### Request:
Turn the data from its first line through the line with "order: Umbilicariales" into a JSON list of strings, one string per line and blank lines omitted.

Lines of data
===============
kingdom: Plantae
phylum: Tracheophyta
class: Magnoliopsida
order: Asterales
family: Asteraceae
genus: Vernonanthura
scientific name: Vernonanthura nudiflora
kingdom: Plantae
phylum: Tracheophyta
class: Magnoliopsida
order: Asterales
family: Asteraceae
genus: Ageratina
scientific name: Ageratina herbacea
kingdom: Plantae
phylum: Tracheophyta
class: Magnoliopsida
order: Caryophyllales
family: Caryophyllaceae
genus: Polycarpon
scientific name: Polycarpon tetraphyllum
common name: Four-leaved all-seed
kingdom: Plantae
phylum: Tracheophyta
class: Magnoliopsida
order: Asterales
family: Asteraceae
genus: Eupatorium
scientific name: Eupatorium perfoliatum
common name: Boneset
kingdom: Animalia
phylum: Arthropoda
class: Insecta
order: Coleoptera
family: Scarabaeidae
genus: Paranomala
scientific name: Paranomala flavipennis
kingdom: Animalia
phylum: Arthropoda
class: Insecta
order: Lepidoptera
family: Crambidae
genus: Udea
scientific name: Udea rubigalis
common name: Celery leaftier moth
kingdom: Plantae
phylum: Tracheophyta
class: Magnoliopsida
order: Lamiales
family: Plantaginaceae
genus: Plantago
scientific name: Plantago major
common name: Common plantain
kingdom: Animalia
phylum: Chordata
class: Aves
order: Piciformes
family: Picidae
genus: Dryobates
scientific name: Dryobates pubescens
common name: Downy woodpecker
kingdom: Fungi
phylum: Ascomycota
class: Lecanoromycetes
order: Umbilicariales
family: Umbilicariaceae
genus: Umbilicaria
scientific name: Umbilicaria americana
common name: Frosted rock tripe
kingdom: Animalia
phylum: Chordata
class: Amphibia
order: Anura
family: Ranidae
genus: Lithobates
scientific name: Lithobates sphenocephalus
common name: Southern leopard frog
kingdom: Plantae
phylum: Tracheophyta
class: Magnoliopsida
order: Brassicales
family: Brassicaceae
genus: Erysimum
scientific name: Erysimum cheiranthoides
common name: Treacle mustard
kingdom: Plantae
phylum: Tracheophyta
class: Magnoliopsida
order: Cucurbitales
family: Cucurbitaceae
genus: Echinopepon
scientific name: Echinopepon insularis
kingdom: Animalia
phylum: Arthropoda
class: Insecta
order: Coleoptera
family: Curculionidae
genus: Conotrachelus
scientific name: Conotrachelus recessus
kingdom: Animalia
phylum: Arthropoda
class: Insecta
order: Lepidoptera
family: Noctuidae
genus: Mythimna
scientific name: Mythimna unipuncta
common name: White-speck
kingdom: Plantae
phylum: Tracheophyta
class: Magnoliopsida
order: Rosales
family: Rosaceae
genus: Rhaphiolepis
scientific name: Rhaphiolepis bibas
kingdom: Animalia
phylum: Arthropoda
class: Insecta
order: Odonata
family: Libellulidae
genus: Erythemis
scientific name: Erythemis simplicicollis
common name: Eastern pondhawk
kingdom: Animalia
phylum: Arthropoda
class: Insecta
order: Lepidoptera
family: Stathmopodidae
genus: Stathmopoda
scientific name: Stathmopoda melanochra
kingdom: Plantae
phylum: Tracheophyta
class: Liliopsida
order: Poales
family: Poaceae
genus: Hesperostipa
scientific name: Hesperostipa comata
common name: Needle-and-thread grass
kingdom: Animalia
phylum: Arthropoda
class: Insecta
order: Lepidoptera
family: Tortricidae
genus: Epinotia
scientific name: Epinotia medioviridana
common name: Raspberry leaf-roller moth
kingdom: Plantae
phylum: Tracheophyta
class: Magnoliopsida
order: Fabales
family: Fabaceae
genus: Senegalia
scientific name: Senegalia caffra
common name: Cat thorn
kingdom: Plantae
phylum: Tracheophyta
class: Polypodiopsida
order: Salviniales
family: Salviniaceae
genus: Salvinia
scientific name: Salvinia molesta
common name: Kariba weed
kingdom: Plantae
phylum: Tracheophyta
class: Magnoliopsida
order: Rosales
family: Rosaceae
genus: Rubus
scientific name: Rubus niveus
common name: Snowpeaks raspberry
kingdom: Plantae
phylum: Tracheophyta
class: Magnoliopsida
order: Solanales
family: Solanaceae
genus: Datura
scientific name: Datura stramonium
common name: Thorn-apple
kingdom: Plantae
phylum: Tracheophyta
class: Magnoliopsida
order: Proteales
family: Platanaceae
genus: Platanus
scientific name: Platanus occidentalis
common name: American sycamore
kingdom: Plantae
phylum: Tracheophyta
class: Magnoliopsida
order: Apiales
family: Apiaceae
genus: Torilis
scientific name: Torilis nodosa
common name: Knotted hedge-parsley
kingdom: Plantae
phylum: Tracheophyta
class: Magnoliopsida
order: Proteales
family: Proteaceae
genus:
===============
### Written answer:
[
  "kingdom: Plantae",
  "phylum: Tracheophyta",
  "class: Magnoliopsida",
  "order: Asterales",
  "family: Asteraceae",
  "genus: Vernonanthura",
  "scientific name: Vernonanthura nudiflora",
  "kingdom: Plantae",
  "phylum: Tracheophyta",
  "class: Magnoliopsida",
  "order: Asterales",
  "family: Asteraceae",
  "genus: Ageratina",
  "scientific name: Ageratina herbacea",
  "kingdom: Plantae",
  "phylum: Tracheophyta",
  "class: Magnoliopsida",
  "order: Caryophyllales",
  "family: Caryophyllaceae",
  "genus: Polycarpon",
  "scientific name: Polycarpon tetraphyllum",
  "common name: Four-leaved all-seed",
  "kingdom: Plantae",
  "phylum: Tracheophyta",
  "class: Magnoliopsida",
  "order: Asterales",
  "family: Asteraceae",
  "genus: Eupatorium",
  "scientific name: Eupatorium perfoliatum",
  "common name: Boneset",
  "kingdom: Animalia",
  "phylum: Arthropoda",
  "class: Insecta",
  "order: Coleoptera",
  "family: Scarabaeidae",
  "genus: Paranomala",
  "scientific name: Paranomala flavipennis",
  "kingdom: Animalia",
  "phylum: Arthropoda",
  "class: Insecta",
  "order: Lepidoptera",
  "family: Crambidae",
  "genus: Udea",
  "scientific name: Udea rubigalis",
  "common name: Celery leaftier moth",
  "kingdom: Plantae",
  "phylum: Tracheophyta",
  "class: Magnoliopsida",
  "order: Lamiales",
  "family: Plantaginaceae",
  "genus: Plantago",
  "scientific name: Plantago major",
  "common name: Common plantain",
  "kingdom: Animalia",
  "phylum: Chordata",
  "class: Aves",
  "order: Piciformes",
  "family: Picidae",
  "genus: Dryobates",
  "scientific name: Dryobates pubescens",
  "common name: Downy woodpecker",
  "kingdom: Fungi",
  "phylum: Ascomycota",
  "class: Lecanoromycetes",
  "order: Umbilicariales"
]